Online Marketer AdEx Buys Lead Gen Company Bay Harbor Marketing — AdEx Media has bought the lead gen business of Bay Harbor Marketing, LLC, a California limited liability company. The terms were not disclosed. AdEx plans to absorb Bay Harbor Marketing’s software to round out its own affiliate marketing and lead gen business. This is Mountain View, CA.-based AdEx’s second purchase in less than a month. It bought Digital Instructor, a marketer of “how-to” courses on CD, in mid-August.

Gannett Pays Tribune $135 Million To Acquire Majority Stake In CareerBuilder –Gannett (NYSE: GCI) has acquired an additional 10 percent stake in CareerBuilder from the troubled Tribune for $135 million. That gives Gannett a 50.8 percent controlling interest in the online jobs site. Tribune, which has been trying to find ways to turn around its financial and debt woes, now owns 30.8 percent of CareerBuilder. The shared ownership doesn’t affect the other partners in CareerBuilder, which includes The McClatchy Company (NYSE: MNI), which continues to own 14.4 percent; and Microsoft (NSDQ: MSFT) Corp. (Nasdaq: MSFT) continues to own 4 percent. Under the new ownership arrangement, Gannett has three seats on the six-seat CareerBuilder board. Tribune and McClatchy have one seat each and CareerBuilder CEO Matt Ferguson has one seat as part of his position. Sam Zell said in a statement that this deal helps “monetize some of the value CareerBuilder has built over the years…while enabling us to maintain a significant stake in a great online property.”

Publicis Looks Westward For Latest Acquisition, Seattle’s PBJS — Although WPP Group and its ad holding company rival Publicis Groupe have been concentrating more in Asia and other emerging markets for their digital acquisitions lately, it seems there are still a few independent targets to be found in the U.S. One of the remaining ones was Seattle’s PBJS, which was just picked up by Publicis. Terms weren’t disclosed. The five-year-old shop concentrates on on “multichannel events” and branded entertainment, including webcasting and video production. The main thing that drew Publicis to PBJS was access to the agency’s biggest client: Microsoft (NSDQ: MSFT). That could bring more closeness between Microsoft and Publicis, which is working with the software giant, as well as Yahoo (NSDQ: YHOO), Google (NSDQ: GOOG) and AOL (NYSE: TWX) on an open source ad network. The 26-person PBJS will continue to operate independently, though it will exist within Publicis Events Worldwide unit. Founder and CEO Bob Bejan will remain in that role, reporting to John Farrell, President & CEO of SAMS.

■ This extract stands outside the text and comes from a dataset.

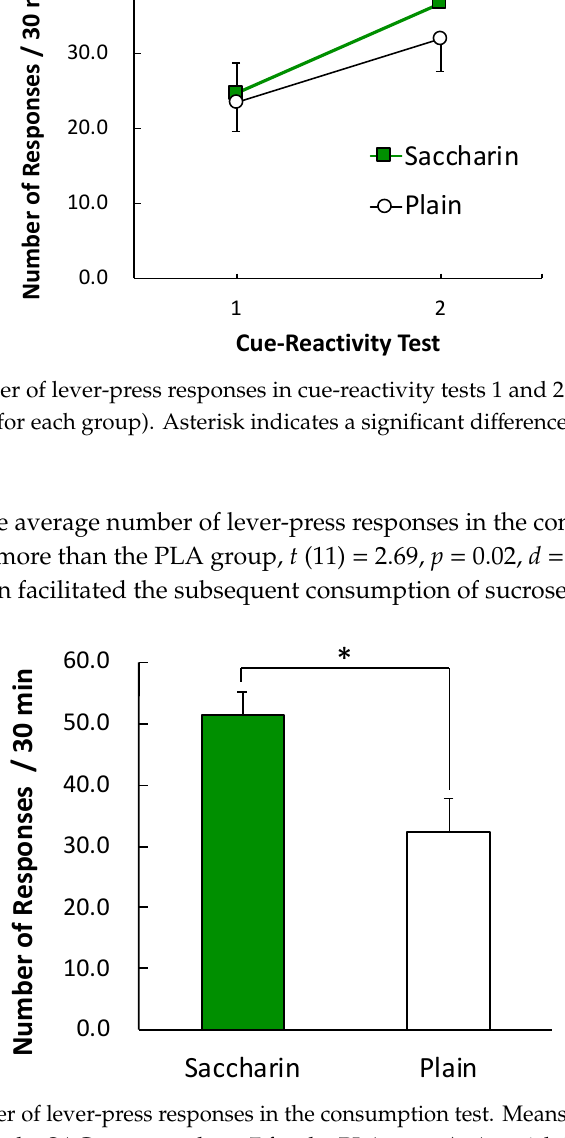
Figure 4. Mean number of lever-press responses in the consumption test. Means ± SEMs are indicated in the figure ( n = 6 for the SAC group and n = 7 for the PLA group). Asterisk indicates a significant difference between the groups.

Ad Network Traffic Marketplace Buys Click-to-Chat Banner Provider Livemarkets — Online ad net Traffic Marketplace has acquired Livemarkets, a company that lets individuals strike up chat sessions with marketers within banner ads. Terms were not disclosed. The basic proposition behind Livemarkets, which was founded last year, is that consumers will click on an ad to chat with a customer service rep about the product featured in a banner. In one example on the company’s site, a consumer might click on a banner ad for a car to ask about a test drive. The “click-to-chat” function can work within any ad unit, Livemarkets says. As for Los Angeles-based Traffic Marketplace, the company bills itself as a “business-to-audience” ad net. It claims 30 billion ad impressions every month, delivering more than 20 million leads through its targeted display ads.